--- Exercise requirements ---
Rename "pose" to "view" in the lines from the first line through the one containing "Dot at: (332, 169)", leaving everything else unchanged. Give back only those lines.

##### Supplied information

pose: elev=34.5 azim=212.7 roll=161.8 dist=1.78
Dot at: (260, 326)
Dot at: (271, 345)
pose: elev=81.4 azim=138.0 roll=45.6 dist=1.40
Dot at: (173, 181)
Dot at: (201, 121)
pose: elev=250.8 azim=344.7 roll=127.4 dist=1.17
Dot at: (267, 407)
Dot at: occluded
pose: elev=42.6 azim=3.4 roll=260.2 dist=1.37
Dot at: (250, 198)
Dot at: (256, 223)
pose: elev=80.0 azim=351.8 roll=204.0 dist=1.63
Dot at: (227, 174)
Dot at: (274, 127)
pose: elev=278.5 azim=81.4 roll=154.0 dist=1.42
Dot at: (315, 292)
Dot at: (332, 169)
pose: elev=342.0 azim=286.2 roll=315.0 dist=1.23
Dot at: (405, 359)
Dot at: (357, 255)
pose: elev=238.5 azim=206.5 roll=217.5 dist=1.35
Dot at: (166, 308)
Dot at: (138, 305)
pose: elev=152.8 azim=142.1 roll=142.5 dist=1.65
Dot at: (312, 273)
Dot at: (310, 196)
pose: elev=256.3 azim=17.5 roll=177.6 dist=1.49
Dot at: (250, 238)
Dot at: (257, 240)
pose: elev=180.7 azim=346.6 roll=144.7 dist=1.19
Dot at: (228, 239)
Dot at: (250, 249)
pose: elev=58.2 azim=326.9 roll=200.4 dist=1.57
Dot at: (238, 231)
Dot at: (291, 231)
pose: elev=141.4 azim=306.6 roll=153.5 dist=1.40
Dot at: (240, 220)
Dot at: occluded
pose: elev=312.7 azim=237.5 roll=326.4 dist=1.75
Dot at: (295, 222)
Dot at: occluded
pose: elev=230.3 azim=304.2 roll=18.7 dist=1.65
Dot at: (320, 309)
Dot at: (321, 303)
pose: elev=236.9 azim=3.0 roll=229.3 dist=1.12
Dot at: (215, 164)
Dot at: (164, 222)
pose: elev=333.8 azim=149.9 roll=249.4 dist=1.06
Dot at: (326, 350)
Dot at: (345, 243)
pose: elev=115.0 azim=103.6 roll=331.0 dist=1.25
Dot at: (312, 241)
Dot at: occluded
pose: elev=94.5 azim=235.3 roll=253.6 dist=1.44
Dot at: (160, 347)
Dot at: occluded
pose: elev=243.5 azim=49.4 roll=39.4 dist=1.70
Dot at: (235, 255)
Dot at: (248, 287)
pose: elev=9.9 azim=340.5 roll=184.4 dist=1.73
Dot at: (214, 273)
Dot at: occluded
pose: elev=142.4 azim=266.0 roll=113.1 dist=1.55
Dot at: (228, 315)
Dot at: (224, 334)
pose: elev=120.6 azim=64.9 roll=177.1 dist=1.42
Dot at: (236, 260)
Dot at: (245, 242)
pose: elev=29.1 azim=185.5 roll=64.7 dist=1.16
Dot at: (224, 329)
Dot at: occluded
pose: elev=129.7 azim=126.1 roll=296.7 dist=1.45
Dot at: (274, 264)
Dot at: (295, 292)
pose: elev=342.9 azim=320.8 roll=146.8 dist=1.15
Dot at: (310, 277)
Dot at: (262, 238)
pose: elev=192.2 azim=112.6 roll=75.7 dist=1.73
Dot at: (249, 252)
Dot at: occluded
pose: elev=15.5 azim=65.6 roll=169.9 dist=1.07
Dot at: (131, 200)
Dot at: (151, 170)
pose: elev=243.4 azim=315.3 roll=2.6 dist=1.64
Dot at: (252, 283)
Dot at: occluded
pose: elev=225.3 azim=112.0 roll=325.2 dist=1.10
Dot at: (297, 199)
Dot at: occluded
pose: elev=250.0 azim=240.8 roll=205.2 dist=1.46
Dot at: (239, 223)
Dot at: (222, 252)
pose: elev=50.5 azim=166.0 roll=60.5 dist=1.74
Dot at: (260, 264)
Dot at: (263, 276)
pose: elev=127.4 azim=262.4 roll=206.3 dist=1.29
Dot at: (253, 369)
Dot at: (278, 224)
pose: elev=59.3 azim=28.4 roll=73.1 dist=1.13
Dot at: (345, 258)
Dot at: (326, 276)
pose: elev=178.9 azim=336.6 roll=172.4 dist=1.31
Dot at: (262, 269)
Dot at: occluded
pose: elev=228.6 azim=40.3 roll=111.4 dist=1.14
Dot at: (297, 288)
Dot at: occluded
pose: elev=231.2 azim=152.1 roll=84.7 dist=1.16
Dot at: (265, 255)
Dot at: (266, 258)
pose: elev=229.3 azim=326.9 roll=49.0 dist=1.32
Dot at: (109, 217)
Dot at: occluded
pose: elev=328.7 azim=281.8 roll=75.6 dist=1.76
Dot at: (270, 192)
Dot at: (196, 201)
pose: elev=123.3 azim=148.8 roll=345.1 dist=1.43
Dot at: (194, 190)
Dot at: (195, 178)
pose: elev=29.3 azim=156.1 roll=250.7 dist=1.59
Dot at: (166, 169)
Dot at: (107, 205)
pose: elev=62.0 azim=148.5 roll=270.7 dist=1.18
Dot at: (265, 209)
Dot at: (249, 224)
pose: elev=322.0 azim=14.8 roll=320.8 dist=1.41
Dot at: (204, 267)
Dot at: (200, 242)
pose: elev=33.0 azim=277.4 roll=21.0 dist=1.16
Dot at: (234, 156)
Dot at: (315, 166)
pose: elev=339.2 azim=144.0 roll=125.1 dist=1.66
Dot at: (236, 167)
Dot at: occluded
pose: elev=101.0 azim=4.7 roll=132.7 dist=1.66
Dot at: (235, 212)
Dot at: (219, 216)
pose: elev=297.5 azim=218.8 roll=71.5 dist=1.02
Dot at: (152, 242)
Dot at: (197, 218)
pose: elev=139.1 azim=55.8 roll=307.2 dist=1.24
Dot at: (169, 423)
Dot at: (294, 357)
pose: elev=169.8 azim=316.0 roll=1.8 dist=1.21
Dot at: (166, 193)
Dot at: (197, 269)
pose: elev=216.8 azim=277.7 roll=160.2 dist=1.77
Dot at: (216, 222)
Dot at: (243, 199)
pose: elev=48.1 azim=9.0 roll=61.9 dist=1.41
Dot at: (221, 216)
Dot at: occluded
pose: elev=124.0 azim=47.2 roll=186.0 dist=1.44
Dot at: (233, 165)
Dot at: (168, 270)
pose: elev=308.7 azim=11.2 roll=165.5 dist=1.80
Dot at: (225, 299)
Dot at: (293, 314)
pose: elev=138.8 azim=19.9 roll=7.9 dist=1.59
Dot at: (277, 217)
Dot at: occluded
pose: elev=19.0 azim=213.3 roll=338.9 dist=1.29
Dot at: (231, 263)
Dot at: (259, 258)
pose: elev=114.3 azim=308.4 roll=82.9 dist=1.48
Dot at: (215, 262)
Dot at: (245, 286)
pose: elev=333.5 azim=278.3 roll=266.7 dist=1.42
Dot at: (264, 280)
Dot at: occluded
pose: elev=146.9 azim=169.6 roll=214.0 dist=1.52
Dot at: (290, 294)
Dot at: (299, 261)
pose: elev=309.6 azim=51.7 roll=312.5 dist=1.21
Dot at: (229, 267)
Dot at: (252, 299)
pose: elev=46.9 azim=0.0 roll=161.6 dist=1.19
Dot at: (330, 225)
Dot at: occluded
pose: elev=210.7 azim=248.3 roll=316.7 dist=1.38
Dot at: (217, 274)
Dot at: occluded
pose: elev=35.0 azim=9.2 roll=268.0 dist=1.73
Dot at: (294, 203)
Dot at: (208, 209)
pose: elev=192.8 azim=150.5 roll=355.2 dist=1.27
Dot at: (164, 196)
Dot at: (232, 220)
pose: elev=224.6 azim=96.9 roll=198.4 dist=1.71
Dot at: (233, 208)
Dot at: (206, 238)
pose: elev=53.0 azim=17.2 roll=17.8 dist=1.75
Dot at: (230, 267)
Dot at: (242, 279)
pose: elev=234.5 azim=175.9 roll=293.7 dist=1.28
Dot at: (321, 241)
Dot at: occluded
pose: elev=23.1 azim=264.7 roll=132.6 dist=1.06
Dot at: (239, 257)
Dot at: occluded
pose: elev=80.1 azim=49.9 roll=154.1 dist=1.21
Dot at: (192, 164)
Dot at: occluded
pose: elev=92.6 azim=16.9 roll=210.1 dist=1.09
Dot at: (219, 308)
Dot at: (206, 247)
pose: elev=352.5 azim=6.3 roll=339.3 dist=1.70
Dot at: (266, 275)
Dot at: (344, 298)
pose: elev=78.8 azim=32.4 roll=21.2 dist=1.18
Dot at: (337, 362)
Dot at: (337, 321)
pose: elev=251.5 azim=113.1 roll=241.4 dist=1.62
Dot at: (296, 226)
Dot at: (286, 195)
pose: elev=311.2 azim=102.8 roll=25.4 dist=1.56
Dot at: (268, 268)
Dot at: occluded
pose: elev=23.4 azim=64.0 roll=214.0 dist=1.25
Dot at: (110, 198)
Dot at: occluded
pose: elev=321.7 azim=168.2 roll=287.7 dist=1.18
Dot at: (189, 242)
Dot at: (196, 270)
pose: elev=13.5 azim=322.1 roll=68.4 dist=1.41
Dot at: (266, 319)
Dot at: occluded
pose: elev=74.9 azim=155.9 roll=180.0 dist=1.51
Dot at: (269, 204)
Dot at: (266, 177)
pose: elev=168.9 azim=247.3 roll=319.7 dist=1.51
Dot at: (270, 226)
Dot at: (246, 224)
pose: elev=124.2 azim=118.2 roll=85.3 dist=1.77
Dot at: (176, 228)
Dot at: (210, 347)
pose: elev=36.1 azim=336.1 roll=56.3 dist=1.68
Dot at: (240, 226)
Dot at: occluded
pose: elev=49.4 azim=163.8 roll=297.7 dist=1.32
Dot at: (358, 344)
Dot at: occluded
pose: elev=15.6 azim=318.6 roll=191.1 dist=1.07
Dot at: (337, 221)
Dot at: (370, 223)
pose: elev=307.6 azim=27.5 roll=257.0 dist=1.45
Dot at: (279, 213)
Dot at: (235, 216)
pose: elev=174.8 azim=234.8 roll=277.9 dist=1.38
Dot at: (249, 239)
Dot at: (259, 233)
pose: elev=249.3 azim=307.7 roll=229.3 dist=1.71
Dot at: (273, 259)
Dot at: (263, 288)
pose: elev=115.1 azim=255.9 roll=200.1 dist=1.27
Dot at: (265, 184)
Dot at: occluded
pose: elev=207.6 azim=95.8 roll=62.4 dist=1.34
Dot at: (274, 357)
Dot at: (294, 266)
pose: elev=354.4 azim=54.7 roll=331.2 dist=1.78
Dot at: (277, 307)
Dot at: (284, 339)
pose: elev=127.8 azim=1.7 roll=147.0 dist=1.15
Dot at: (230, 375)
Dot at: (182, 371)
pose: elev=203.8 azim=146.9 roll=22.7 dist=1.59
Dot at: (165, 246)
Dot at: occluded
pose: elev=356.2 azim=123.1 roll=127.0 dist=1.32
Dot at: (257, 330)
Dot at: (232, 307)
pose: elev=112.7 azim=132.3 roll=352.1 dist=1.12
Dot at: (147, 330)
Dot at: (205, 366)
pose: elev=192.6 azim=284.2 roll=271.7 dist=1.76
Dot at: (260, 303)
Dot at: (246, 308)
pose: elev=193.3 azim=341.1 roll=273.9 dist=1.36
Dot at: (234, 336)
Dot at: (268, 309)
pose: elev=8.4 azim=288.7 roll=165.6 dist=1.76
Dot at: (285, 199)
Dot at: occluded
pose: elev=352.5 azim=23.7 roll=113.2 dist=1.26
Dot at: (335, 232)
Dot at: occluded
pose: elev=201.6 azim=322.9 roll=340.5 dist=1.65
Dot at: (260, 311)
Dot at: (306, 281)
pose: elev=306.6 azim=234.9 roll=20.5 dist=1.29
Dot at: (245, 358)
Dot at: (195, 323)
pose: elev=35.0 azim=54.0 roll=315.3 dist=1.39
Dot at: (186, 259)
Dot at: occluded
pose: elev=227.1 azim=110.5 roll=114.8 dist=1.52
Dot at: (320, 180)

##########

--- Solution for this exercise ---
view: elev=34.5 azim=212.7 roll=161.8 dist=1.78
Dot at: (260, 326)
Dot at: (271, 345)
view: elev=81.4 azim=138.0 roll=45.6 dist=1.40
Dot at: (173, 181)
Dot at: (201, 121)
view: elev=250.8 azim=344.7 roll=127.4 dist=1.17
Dot at: (267, 407)
Dot at: occluded
view: elev=42.6 azim=3.4 roll=260.2 dist=1.37
Dot at: (250, 198)
Dot at: (256, 223)
view: elev=80.0 azim=351.8 roll=204.0 dist=1.63
Dot at: (227, 174)
Dot at: (274, 127)
view: elev=278.5 azim=81.4 roll=154.0 dist=1.42
Dot at: (315, 292)
Dot at: (332, 169)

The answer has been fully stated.